Below is a listing from which only part is wanted; return exactly the lines from the one with "[400,47,471,61] on/off, this" up to and including the one with "[450,143,514,156] trade, the".

######

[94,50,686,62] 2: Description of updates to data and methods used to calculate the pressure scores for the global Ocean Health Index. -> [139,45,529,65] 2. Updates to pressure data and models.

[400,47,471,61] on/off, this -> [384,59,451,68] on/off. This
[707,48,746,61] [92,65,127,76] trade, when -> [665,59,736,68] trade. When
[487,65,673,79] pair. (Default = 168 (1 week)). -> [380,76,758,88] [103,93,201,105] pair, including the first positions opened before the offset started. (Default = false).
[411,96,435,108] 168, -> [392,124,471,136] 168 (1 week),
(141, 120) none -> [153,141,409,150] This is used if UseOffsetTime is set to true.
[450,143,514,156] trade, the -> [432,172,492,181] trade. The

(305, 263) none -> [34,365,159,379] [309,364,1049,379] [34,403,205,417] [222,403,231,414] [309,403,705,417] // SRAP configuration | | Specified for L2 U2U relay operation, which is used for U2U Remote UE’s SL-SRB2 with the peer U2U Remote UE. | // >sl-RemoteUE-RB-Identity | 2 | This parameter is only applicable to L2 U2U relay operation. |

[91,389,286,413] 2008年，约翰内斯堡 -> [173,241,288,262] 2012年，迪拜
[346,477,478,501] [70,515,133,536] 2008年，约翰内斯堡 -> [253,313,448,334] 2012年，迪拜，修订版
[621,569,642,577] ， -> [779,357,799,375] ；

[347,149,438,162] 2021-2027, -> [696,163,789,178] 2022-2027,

######

**Written answer**
[400,47,471,61] on/off, this -> [384,59,451,68] on/off. This
[707,48,746,61] [92,65,127,76] trade, when -> [665,59,736,68] trade. When
[487,65,673,79] pair. (Default = 168 (1 week)). -> [380,76,758,88] [103,93,201,105] pair, including the first positions opened before the offset started. (Default = false).
[411,96,435,108] 168, -> [392,124,471,136] 168 (1 week),
(141, 120) none -> [153,141,409,150] This is used if UseOffsetTime is set to true.
[450,143,514,156] trade, the -> [432,172,492,181] trade. The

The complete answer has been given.